> GOAL OF THE EXERCISE: Whenever a line of the entries below holds the string "Loading", copy that line and return it.

> WORKING DATA:
——

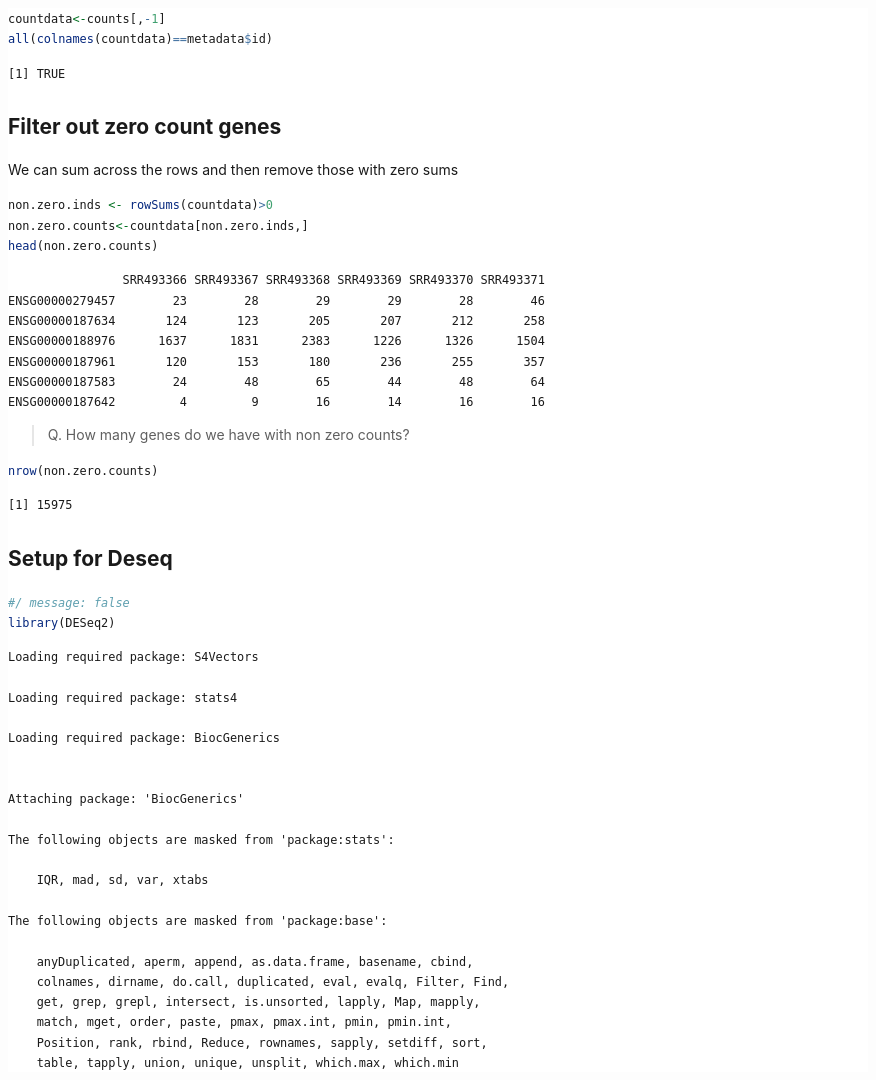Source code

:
 ``` r
countdata<-counts[,-1]
all(colnames(countdata)==metadata$id)
```

    [1] TRUE

## Filter out zero count genes

We can sum across the rows and then remove those with zero sums

``` r
non.zero.inds <- rowSums(countdata)>0
non.zero.counts<-countdata[non.zero.inds,]
head(non.zero.counts)
```

                    SRR493366 SRR493367 SRR493368 SRR493369 SRR493370 SRR493371
    ENSG00000279457        23        28        29        29        28        46
    ENSG00000187634       124       123       205       207       212       258
    ENSG00000188976      1637      1831      2383      1226      1326      1504
    ENSG00000187961       120       153       180       236       255       357
    ENSG00000187583        24        48        65        44        48        64
    ENSG00000187642         4         9        16        14        16        16

> Q. How many genes do we have with non zero counts?

``` r
nrow(non.zero.counts)
```

    [1] 15975

## Setup for Deseq

``` r
#/ message: false
library(DESeq2)
```

    Loading required package: S4Vectors

    Loading required package: stats4

    Loading required package: BiocGenerics


    Attaching package: 'BiocGenerics'

    The following objects are masked from 'package:stats':

        IQR, mad, sd, var, xtabs

    The following objects are masked from 'package:base':

        anyDuplicated, aperm, append, as.data.frame, basename, cbind,
        colnames, dirname, do.call, duplicated, eval, evalq, Filter, Find,
        get, grep, grepl, intersect, is.unsorted, lapply, Map, mapply,
        match, mget, order, paste, pmax, pmax.int, pmin, pmin.int,
        Position, rank, rbind, Reduce, rownames, sapply, setdiff, sort,
        table, tapply, union, unique, unsplit, which.max, which.min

——

> EXERCISE ANSWER:
    Loading required package: S4Vectors
    Loading required package: stats4
    Loading required package: BiocGenerics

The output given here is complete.